JakobGM / patito

A data modelling layer built on top of polars and pydantic
MIT License
272 stars 23 forks source link

Modify metaclass to allow DataFrame[Foo] type propagation #99

Open thomasaarholt opened 1 month ago

thomasaarholt commented 1 month ago

The main goal of this was to enable the following pyright type annotations:

import patito as pt
import polars as pl

class Foo(pt.Model):
    name: str

df1 = Foo.DataFrame({"name":["Bean"]})
df2 = pt.DataFrame({"name":["Bean"]}).set_model(Foo) # Type of "df" is "DataFrame[Unknown]"

Before

df1 and df2 report: # Type of "df" is "DataFrame[Unknown]"

After

df1 and df2 report: # Type of "df" is "DataFrame[Foo]"

Discussion

This allows us to robustly pass around dataframes that have the patito Model embedded in the type annotation. I am still a bit unsure on how I feel about a df being a DataFrame[Foo] before .validate() but after .set_model(). @dsgibbons and @JakobGM, any thoughts on this?
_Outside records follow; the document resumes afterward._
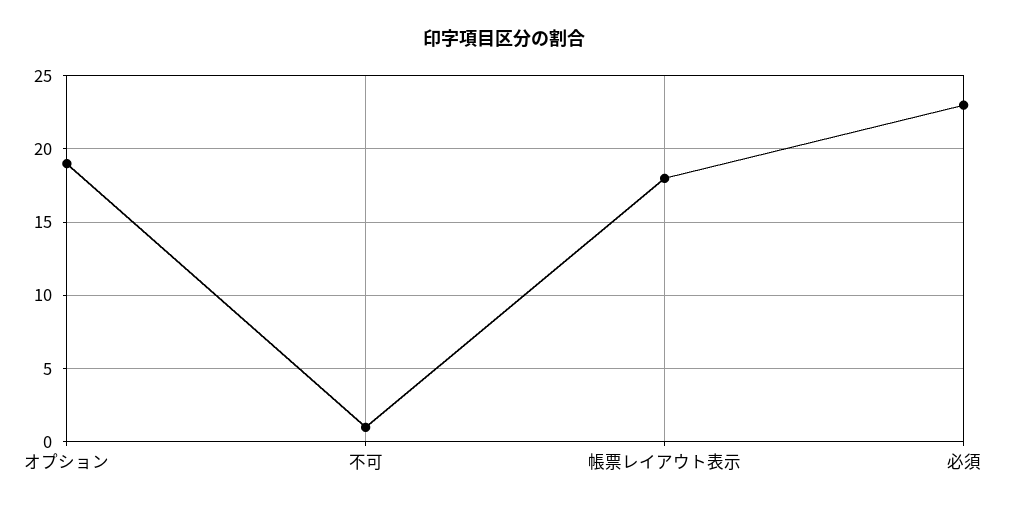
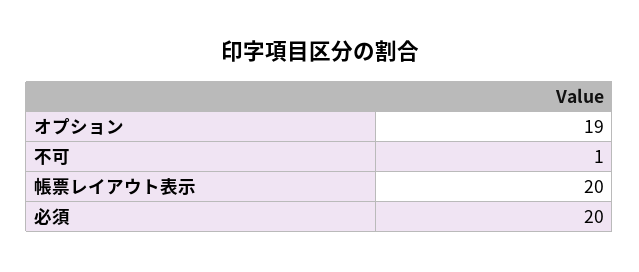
帳票レイアウト表示: 18 -> 20
必須: 23 -> 20

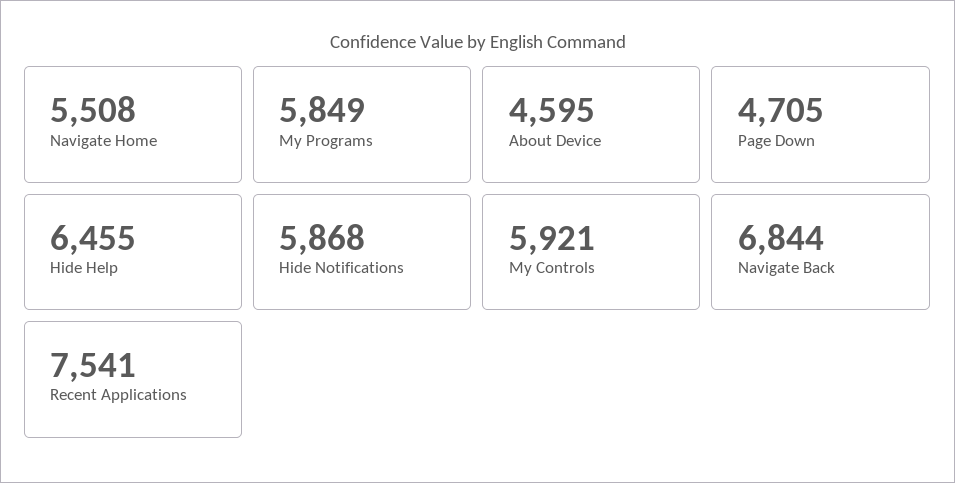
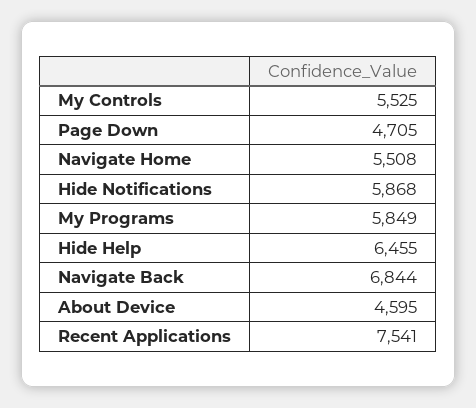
My Controls: 5921 -> 5525

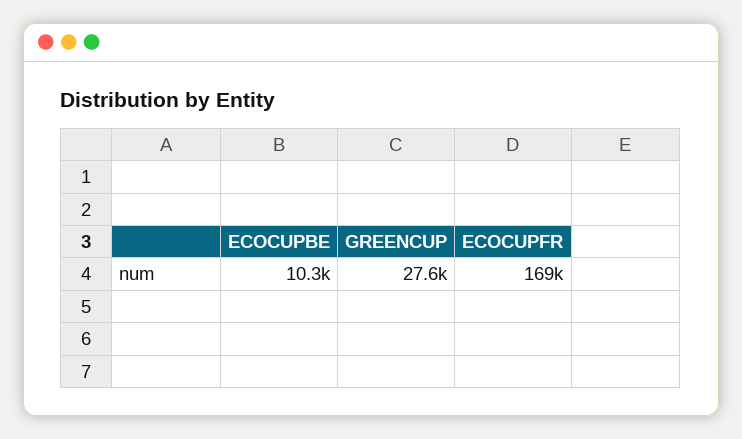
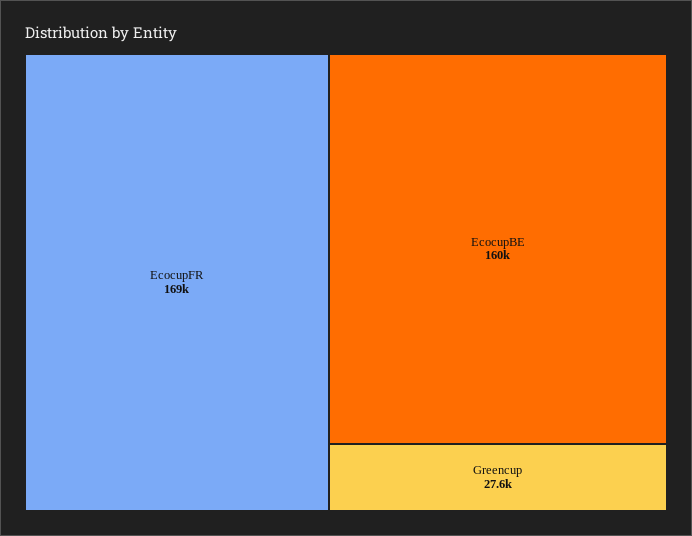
ECOCUPBE: 10300 -> 160000

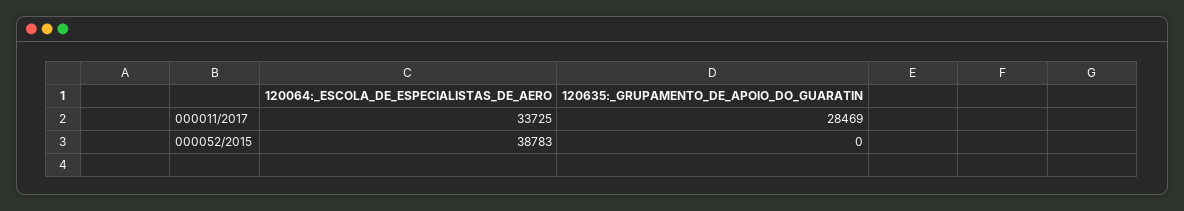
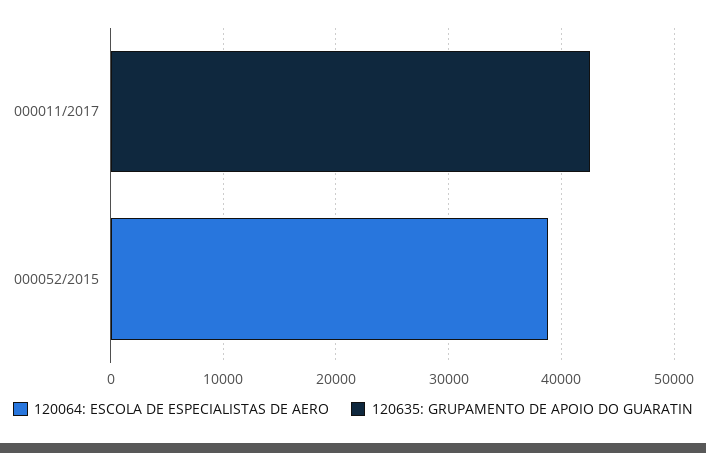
120064:_ESCOLA_DE_ESPECIALISTAS_DE_AERO, 000011/2017: 33725 -> 0
120635:_GRUPAMENTO_DE_APOIO_DO_GUARATIN, 000011/2017: 28469 -> 42000

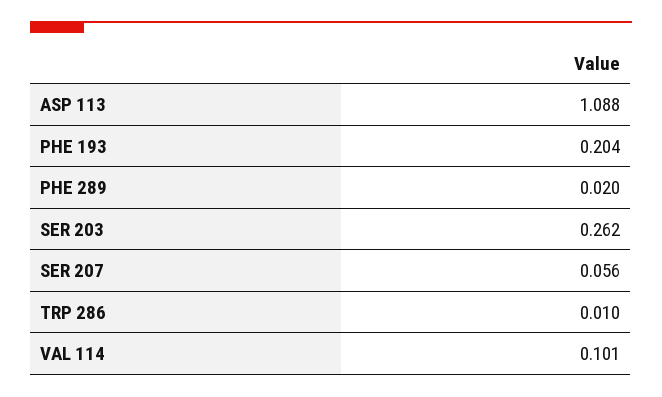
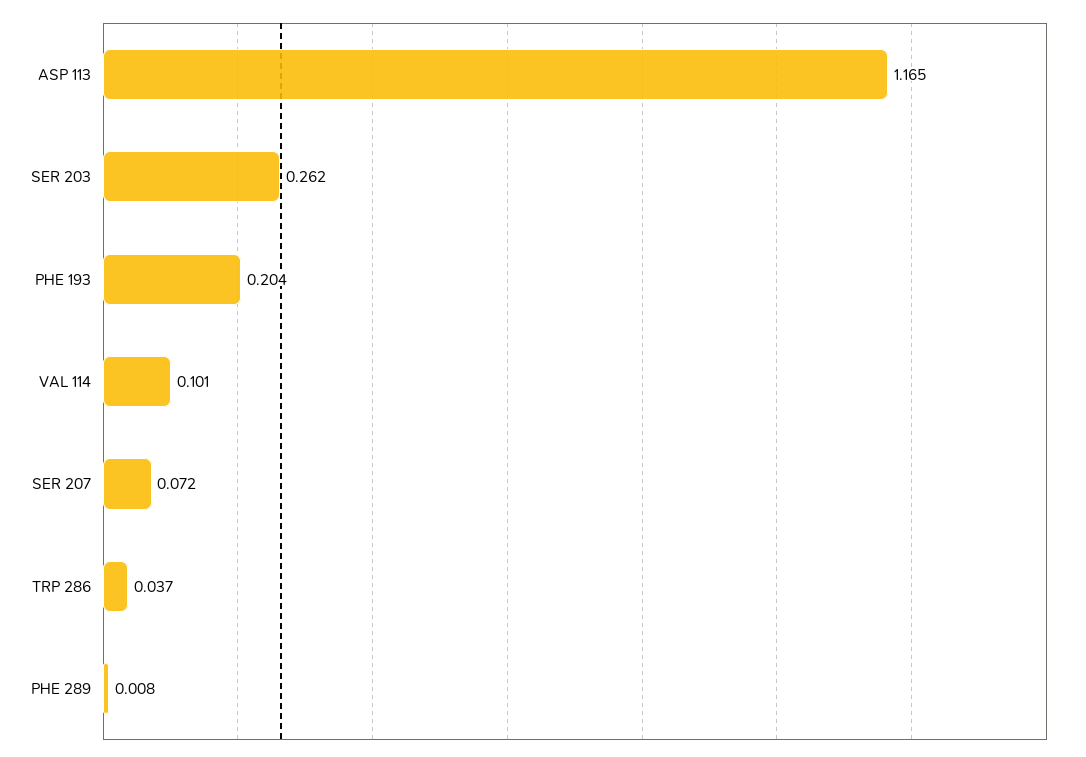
ASP 113: 1.088 -> 1.165
PHE 289: 0.02 -> 0.008
SER 207: 0.056 -> 0.072
TRP 286: 0.01 -> 0.037

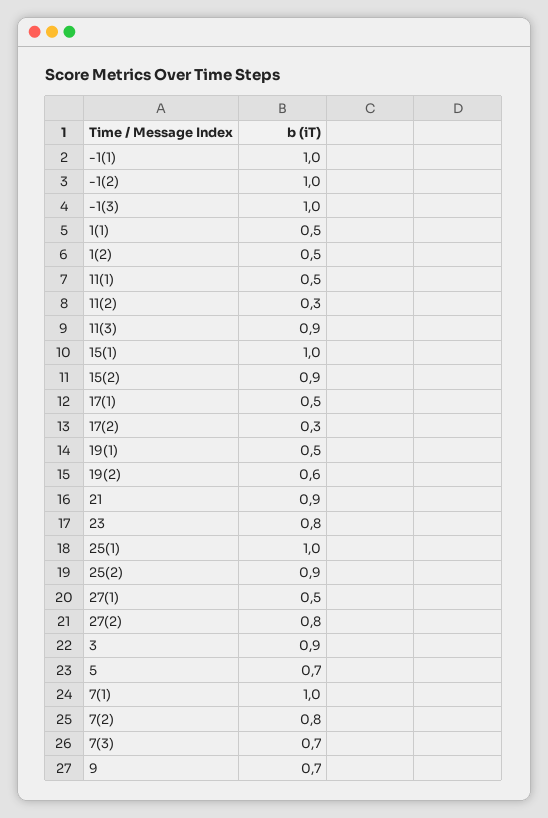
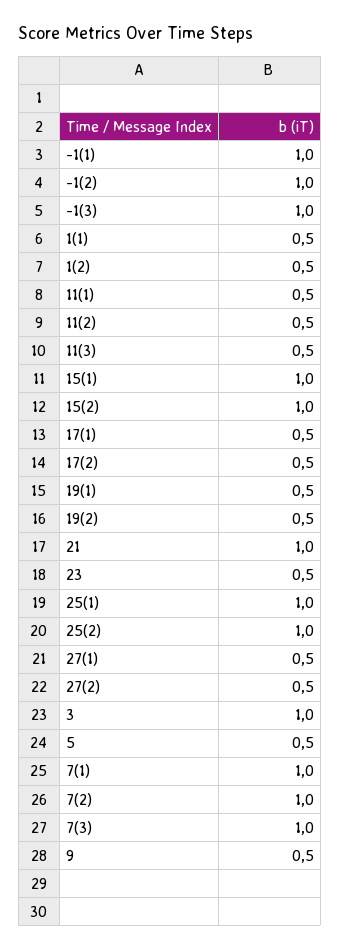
11(2): 0.3 -> 0.5
11(3): 0.9 -> 0.5
15(2): 0.9 -> 1
17(2): 0.3 -> 0.5
19(2): 0.6 -> 0.5
21: 0.9 -> 1
23: 0.8 -> 0.5
25(2): 0.9 -> 1
27(2): 0.8 -> 0.5
3: 0.9 -> 1
5: 0.7 -> 0.5
7(2): 0.8 -> 1
7(3): 0.7 -> 1
9: 0.7 -> 0.5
dsgibbons commented 4 weeks ago

If Foo.DataFrame and set_model are supposed to be analogous to creating a Pydantic model, shouldn't we be running validate before returning the DataFrame? This would make patito function more like Pydantic, and, as a bonus, we then know that the resulting table is actually of type Foo. I guess the main issue is that validate may be quite expensive, but wouldn't everyone using this library want to run validate anyway?